The Lost City

Author: Joseph E. Badger

Chapter VII. The Professor’s Great Anticipations.

A stretch and a yawn, which in Waldo’s case ended in a prolonged howl, which would not have disgraced either of their four-footed visitors of the past evening, then the brothers Gillespie sprung forth from the flying-machine, entering upon a race for the brawling mountain stream, "shedding" their garments as they ran.

"First man in!" cried Bruno, whose clothes seemed to slip off the more readily; but Waldo was not to be outdone so easily, and, reckless of the consequences, he plunged into the eddying pool, with fully half of his daylight rig still in place.

The water proved to be considerably deeper than either brother had anticipated, and Waldo vanished from sight for a few seconds, then reappearing with lusty puff and splutter, shaking the pearly drops from his close-clipped curls, while ranting:

"Another vile fabrication nailed to the standard of truth, and clinched by the hammer of—ouch!"

A wild flounder, then the youngster fairly doubled himself up, acting so strangely that Bruno gave a little cry of alarm; but ere the elder brother could take further action, Waldo swung his right arm upward and outward, sending a goodly sized trout flashing through the air to the shore, crying in boyish enthusiasm:

"Glory in great chunks! I want to camp right here for a year to come! Will ye look at that now?"

Bruno had to dodge that writhing missile, and, before he could fairly recover himself, Waldo had floundered ashore, leaving a yeasty turmoil in his wake, but then throwing up a dripping hand, and speaking in an exaggerated whisper:

"Whist, boy! On your life, not so much as the ghost of a whimper! The hole’s ramjammed chuck full of trout, and we’ll have a meal fit for the gods if—where’s my fishing tackle?"

Bruno picked up the trout, so queerly brought to light, really surprised, but feigning still further, as he made his examination.
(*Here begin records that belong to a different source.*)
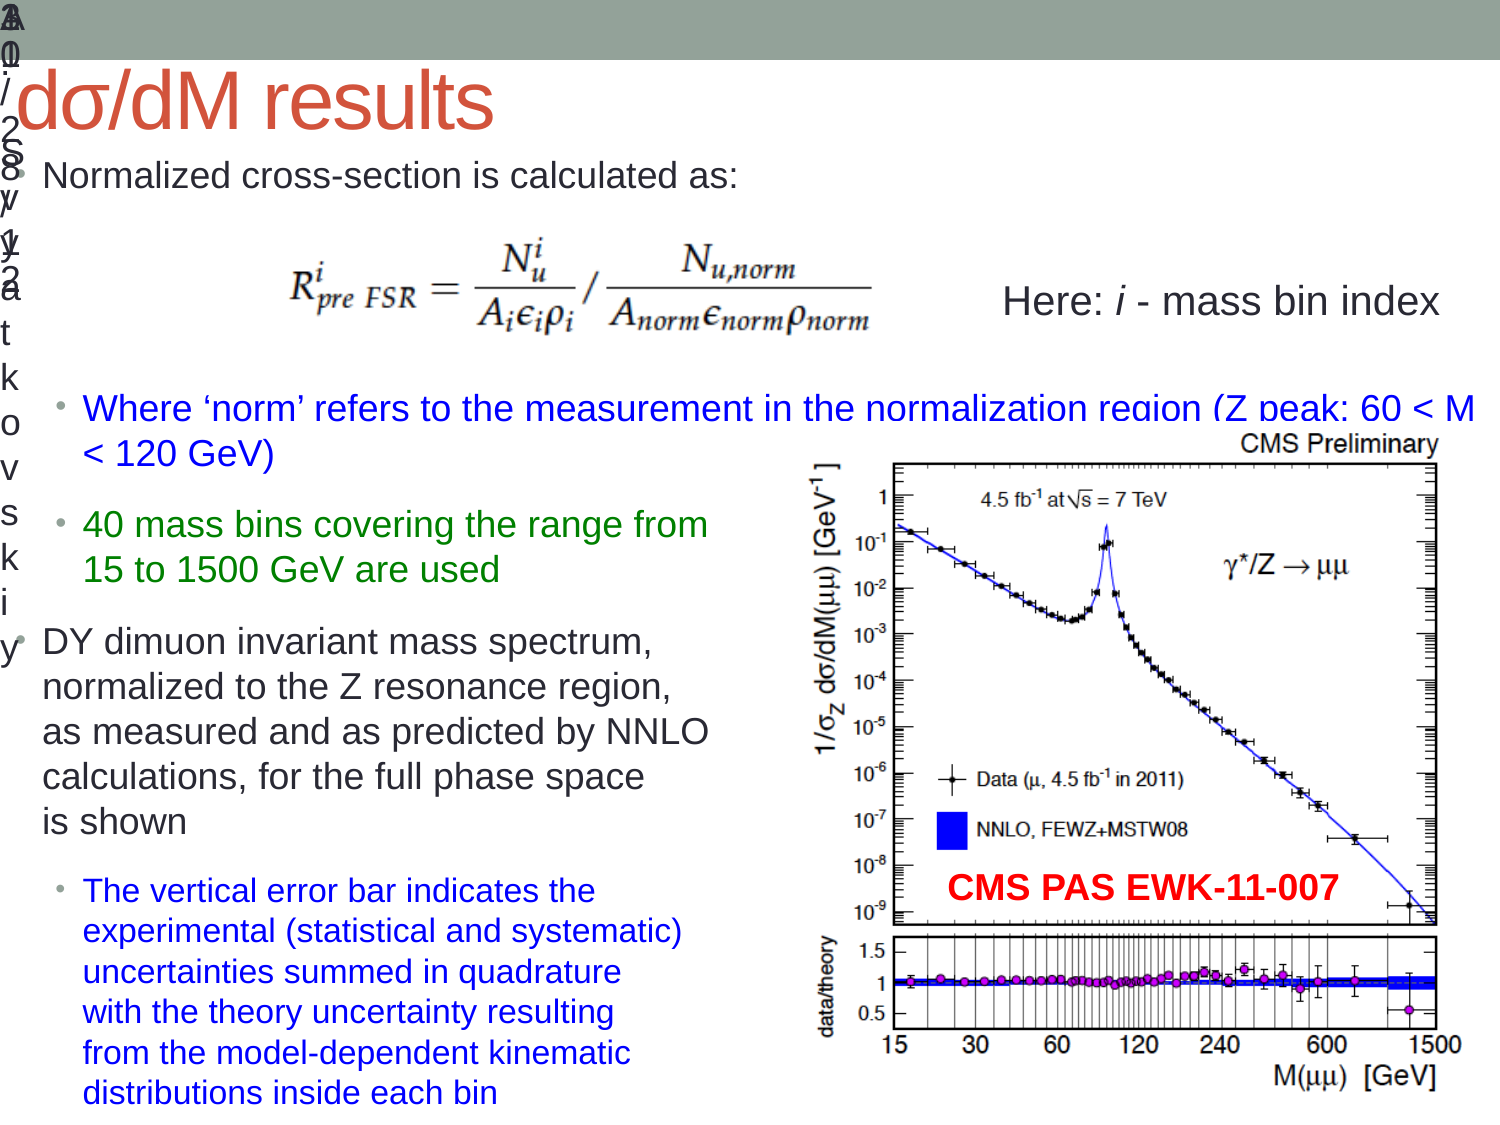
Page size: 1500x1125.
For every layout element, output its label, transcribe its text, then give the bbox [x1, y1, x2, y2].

picture [791, 421, 1500, 1106]
list Normalized cross-section is calculated as: Where ‘norm’ refers to the measurement in the normalization region (Z peak: 60 < M < 120 GeV) 40 mass bins covering the range from 15 to 1500 GeV are used DY dimuon invariant mass spectrum, normalized to the Z resonance region, as measured and as predicted by NNLO calculations, for the full phase space is shown The vertical error bar indicates the experimental (statistical and systematic) uncertainties summed in quadrature with the theory uncertainty resulting from the model-dependent kinematic distributions inside each bin [0, 143, 1500, 1125]
picture [249, 198, 896, 351]
text_box CMS PAS EWK-11-007 [932, 855, 1356, 915]
title dσ/dM results [0, 14, 1500, 143]
text_box Here: i - mass bin index [987, 266, 1456, 332]
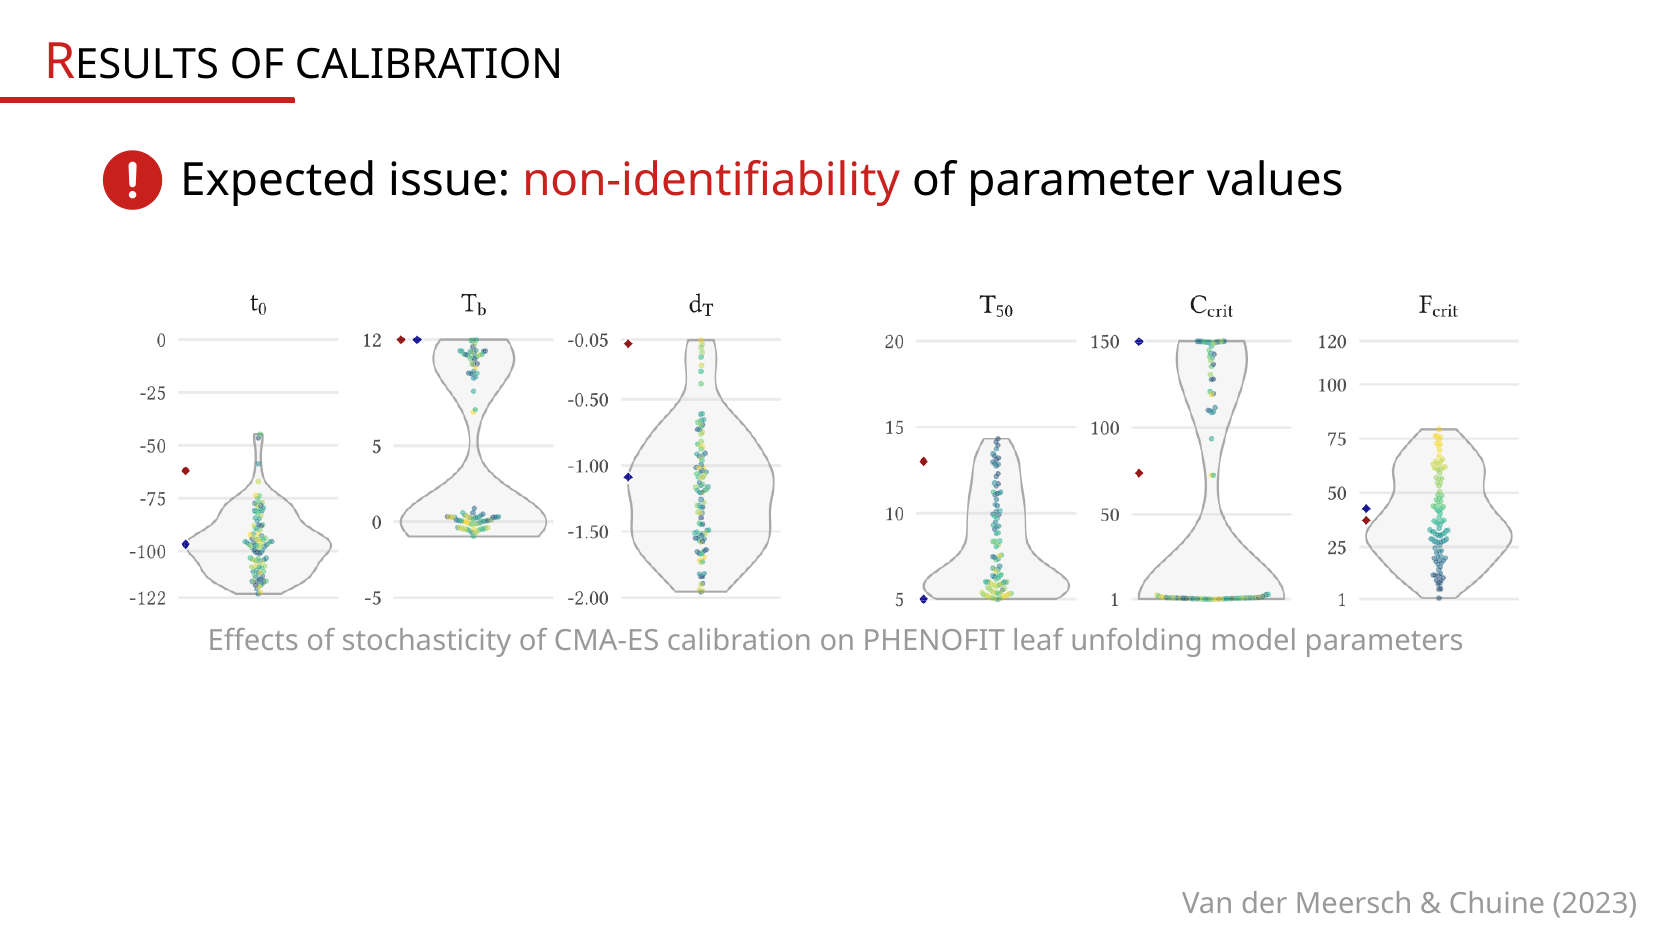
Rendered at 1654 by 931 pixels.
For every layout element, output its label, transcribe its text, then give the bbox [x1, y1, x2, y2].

picture [118, 274, 798, 629]
text_box Van der Meersch & Chuine (2023) [825, 825, 1653, 929]
picture [856, 288, 1536, 603]
picture [94, 147, 171, 213]
text_box Expected issue: non-identifiability of parameter values [165, 119, 1625, 237]
text_box RESULTS OF CALIBRATION [29, 0, 1625, 119]
text_box Effects of stochasticity of CMA-ES calibration on PHENOFIT leaf unfolding model parameters [133, 603, 1540, 676]
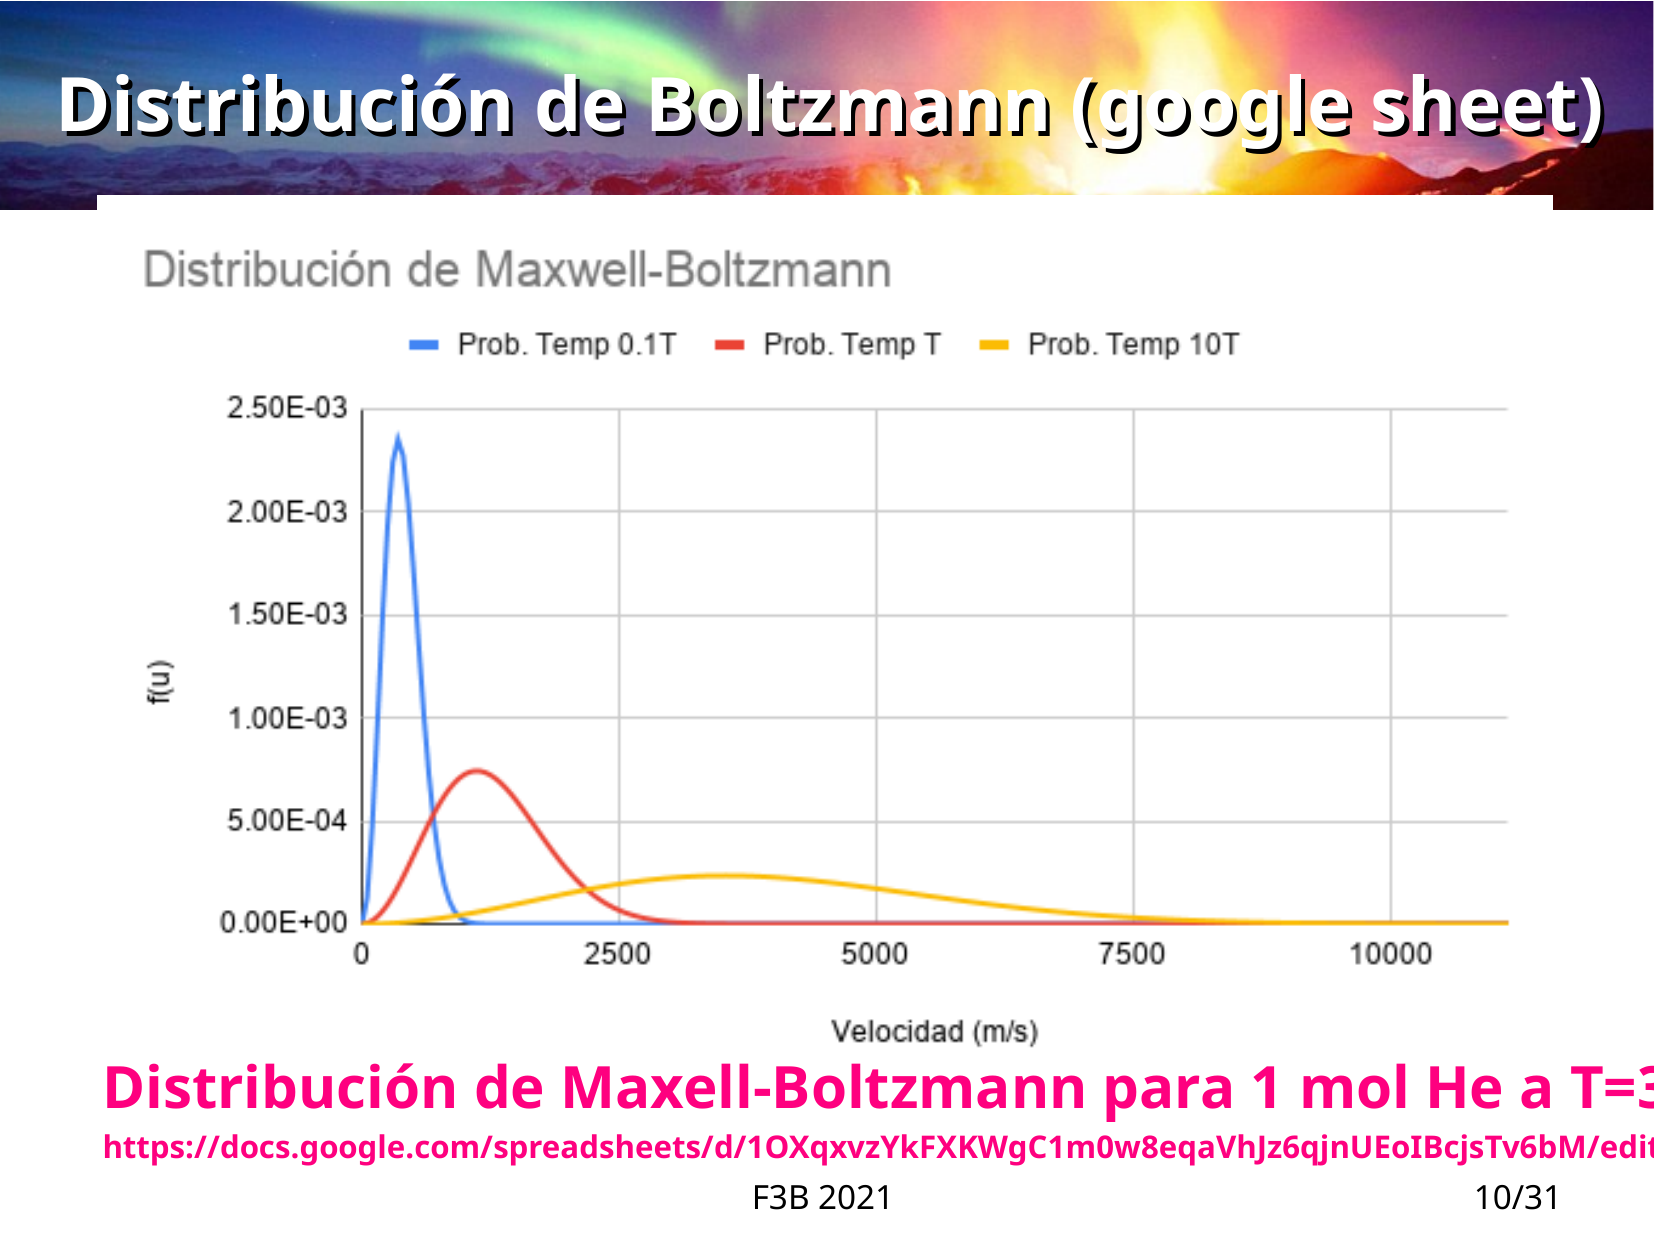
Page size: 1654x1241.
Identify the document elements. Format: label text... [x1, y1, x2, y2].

"It really IS a trout, and—how long have you carried this about in your clothes, Waldo Gillespie?"

"Not long enough for you to build a decent joke over it, brother mine. Just happened so. Tried to ram its nose in one of my pockets, and of course I had to take him in out of the wet. Pool’s just full of them, too, and I wouldn’t wonder if—oh, quit your talking, and do something, can’t you, boy?"

Vigorously though he spoke, Waldo wound up with a shiver and sharp chatter of teeth as the fresh morning air struck through his dripping garments. He gave a coltish prance, as he turned to seek his fishing tackle; but, unfortunately for his hopes of speedy sport, the professor was nigh enough to both see and hear, and at once took charge of the reckless youngster.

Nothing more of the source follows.